Centralized Logging Solution for Google Cloud Platform (Cloud Next '18... (2)

So my first stop and first stop for many customers

is let's check out Error Reporting

to see if it's automatically identified anything for us.

And sure enough, having looked through our logs,

out of all of those errors, it's identified a specific error

in our application that someone tried

to set the quantity to less than zero,

which caused a specific error.

And I can click on that.

I can see exactly how many customers have

been impacted by this error.

I can see the stack trace so that I

can tell exactly where in my code just came from,

and I could go to Stackdriver Debugging

to investigate further, if I wanted to, from here.

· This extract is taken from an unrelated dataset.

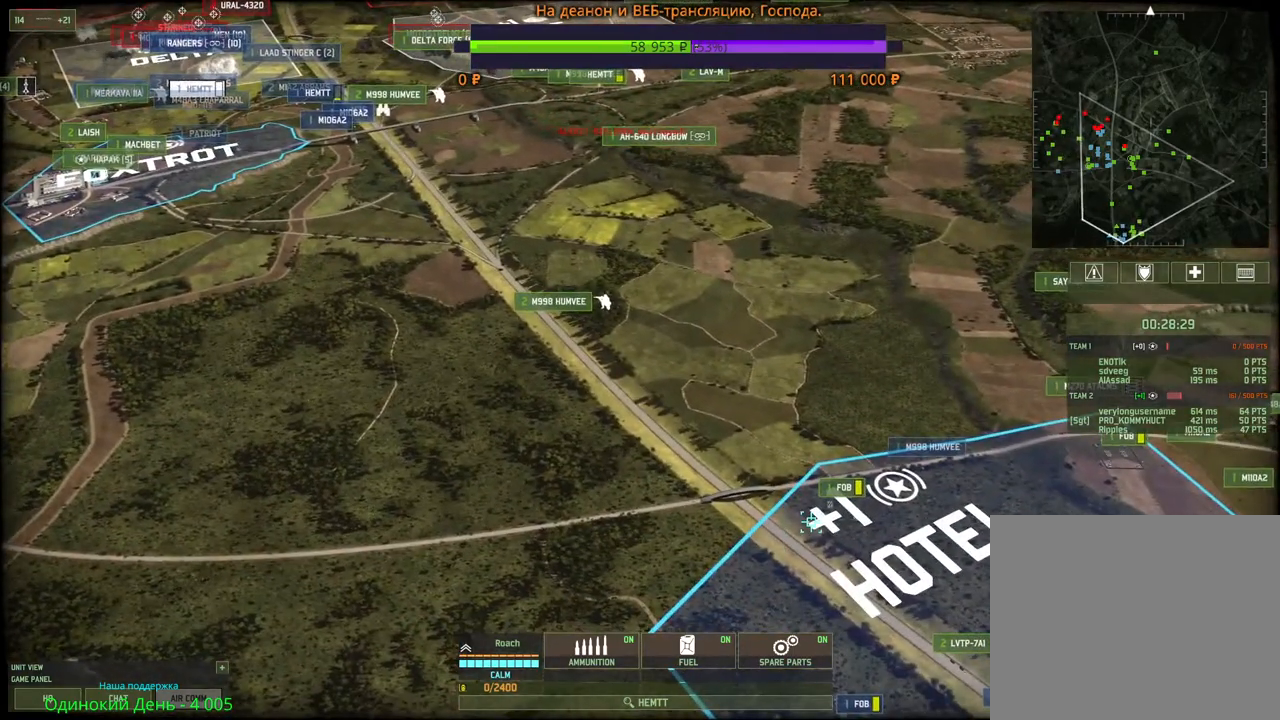
{"keys": ["a", "shift"], "mouse": [], "events": [[83, "mouse_left", "up"], [167, "shift", "down"], [267, "mouse_right", "down"], [367, "mouse_right", "up"], [500, "a", "down"]]}
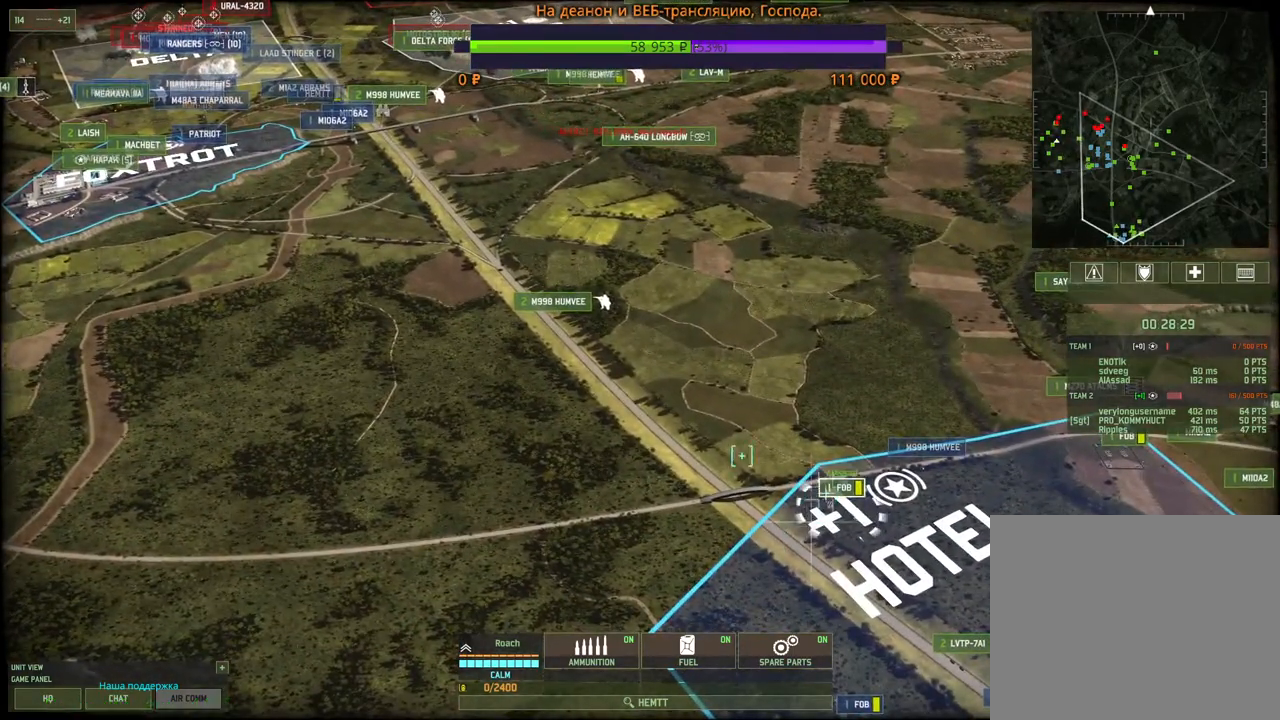
{"keys": ["w"], "mouse": [], "events": [[17, "shift", "up"], [33, "w", "down"], [433, "a", "up"]]}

I can also jump directly back to the logs to view the raw logs.

I can link to an issue, so this one here

links to a GitHub issue, for example.

And I can also track the resolution status.

So for example, if someone tells me one of our developers says,

hey, I fixed this error.

It should be all set.

It's deployed.

I can go ahead and say, this error should be resolved,

and then we say, OK, no known errors.

That's great.

If I go back to my catalog here--

and we'll test it to see if this actually works--

and I add something to my cart, let's see

what happens if we try to set the quantity

to a negative number.

We'll update the basket, and I'll

come back over to Error Reporting,

and reload it here for just a moment.

And this usually updates in about five to 10 seconds,

and we can see that it automatically

identified that the error had been seen again and reopened

to the issue.

If I wanted to, I can also turn on notifications

so that rather than me going to this dashboard,

it'll proactively push alerts for new or re-opened errors

to my inbox.

So that's a very common use case we

hear from a lot of developers who

are using Stackdriver Logging.

But we hear a number of other examples

for, like, security use cases.

So something that I hear a lot is,

I want to be alerted if anyone adds an email,

let's say from a Gmail.com domain.

So in the UI, I can interact with it

in sort of a point and click mode,

but I can also interact with the logs in the Advanced Filter,

and then type in more advanced queries.

So in the case of identifying something

that comes from a Gmail.com account,

I need to create a logs-based metric so that I can then

alert on that.

So I'm going to go over to my Logs-Based Metrics,

and I've created one here.

I'm going to go ahead and edit that metric.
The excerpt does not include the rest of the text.